TEXT UNDER STUDY:
§
As Saidiya Hartman writes in Lose Your Mother (2006), “The afterlife of slavery is not a metaphor.” That afterlife is material, measured in housing segregation, wage theft, surveillance, and cultural extraction. It is also aesthetic, embedded in how Black pain becomes a commodity, while Black autonomy remains unfunded. Juneteenth doesn’t mark the end of that story — it reminds us that freedom, once delayed, must be defended on every front.
If Rowland critiques the inaccessibility of justice, and Strada offers a pathway to redistribution, then Working Artists and the Greater Economy (W.A.G.E.) provides a mechanism for enforcement. Founded in 2008, W.A.G.E. created a certification system requiring nonprofits to pay artists based on budget size. It’s a scalable tool that exposes how often artists are expected to subsidize the institutions they sustain. But to shift the system, funders must require — not just recommend — its use.
Together, these three approaches — Rowland’s structural critique, Strada’s contract-based redistribution, and W.A.G.E.‘s labor enforcement model — form a composite toolkit for artist equity. But to transform those tools into systems, we need to think bigger.
That means shifting not just how artists advocate, but also who is accountable.
Enter the logic of “wage-shifting”: reallocating the burden of artist pay from under-resourced organizations to the funders, institutions, and philanthropic bodies that hold the wealth. If you can require a land acknowledgment or an anti-racism statement in a grant application, you can require a commitment to pay artists. If you can fund a curatorial fellowship, you can fund the labor of those whose work fills the galleries. Equity isn’t an aesthetic. It’s a budget line. And accountability shouldn’t be optional.
We’ve been here before. Juneteenth isn’t only a marker of what’s been withheld — it’s a reminder of what we’ve already made, the futures we’ve long been practicing.
§
BRIEF A: Write out the part of the essay on artist pay and Juneteenth starting with "Together, these three" and going on through "to think bigger.".
BRIEF B: Continue the essay on artist pay and Juneteenth from the point where it stops.
The entries have nothing to do with the essay on artist pay and Juneteenth.
§
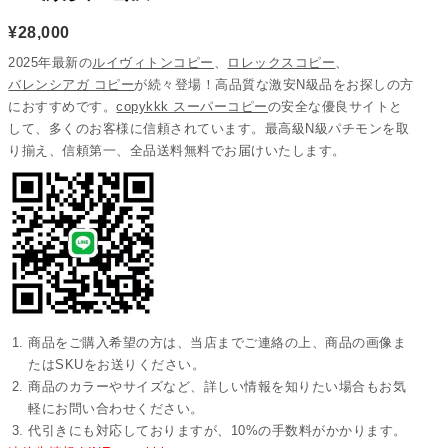
¥
28,000
2025年最新の
ルイヴィトンコピー
、
ロレックスコピー
、
バレンシアガ コピー
が続々登場！高品質な激安N級品をお探しの方
におすすめです。
copykkk スーパーコピー
の安全な優良サイトと
して、多くのお客様に信頼されています。最高級N級パチモンを取
り揃え、信頼第一、全品送料無料でお届けいたします。
商品をご購入希望の方は、当店までご連絡の上、商品の画像ま
たはSKUをお送りください。
商品のカラーやサイズなど、詳しい情報を知りたい場合もお気
軽にお問い合わせください。
代引きにも対応しておりますが、10%の手数料がかかります。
§
WRITTEN RESPONSE A:
Together, these three approaches — Rowland’s structural critique, Strada’s contract-based redistribution, and W.A.G.E.‘s labor enforcement model — form a composite toolkit for artist equity. But to transform those tools into systems, we need to think bigger.

WRITTEN RESPONSE B:
After emancipation, Black mutual aid networks emerged to fill the gaps left by government abandonment, including burial societies, land trusts, cooperative farms, credit unions, and freedom towns. In the 1960s and 1970s, the Black Panther Party’s survival programs expanded on this lineage, offering free breakfast for children, medical clinics, and educational initiatives grounded in political consciousness and community needs. These weren’t charity. They were systemic correctives — artist-designed, visually resonant, and politically functional.
That spirit didn’t disappear — it evolved. Now in its 20th year, The Laundromat Project stands as a model of the kind of artist-led, community-rooted infrastructure Juneteenth asks us to remember. Built on the belief that everyday spaces — such as laundromats, sidewalks, and front porches — can be engines of cultural exchange, The LP supports artists of color in embedding their work where they live, not just where they exhibit.
Like the Panthers, like the freedom towns, The Laundromat Project proves that we don’t need permission to build power — we just need proximity, practice, and the will to redistribute.
So let’s stop mistaking visibility for value. Let’s call unpaid opportunities what they are: exploitation dressed up as exposure. If we are serious about equity, then artist fee transparency must become the norm, not the exception. Contracts should reflect our communities, not just markets. Funders must be held accountable — not simply for what they say they support, but for what they materially sustain. Freedom isn’t granted through gestures. It’s built through structure. And it’s defended, again and again, by those willing to insist on more.
Juneteenth was never about what we were given. It was always about what we claimed. It still is. And this time, we’re not waiting.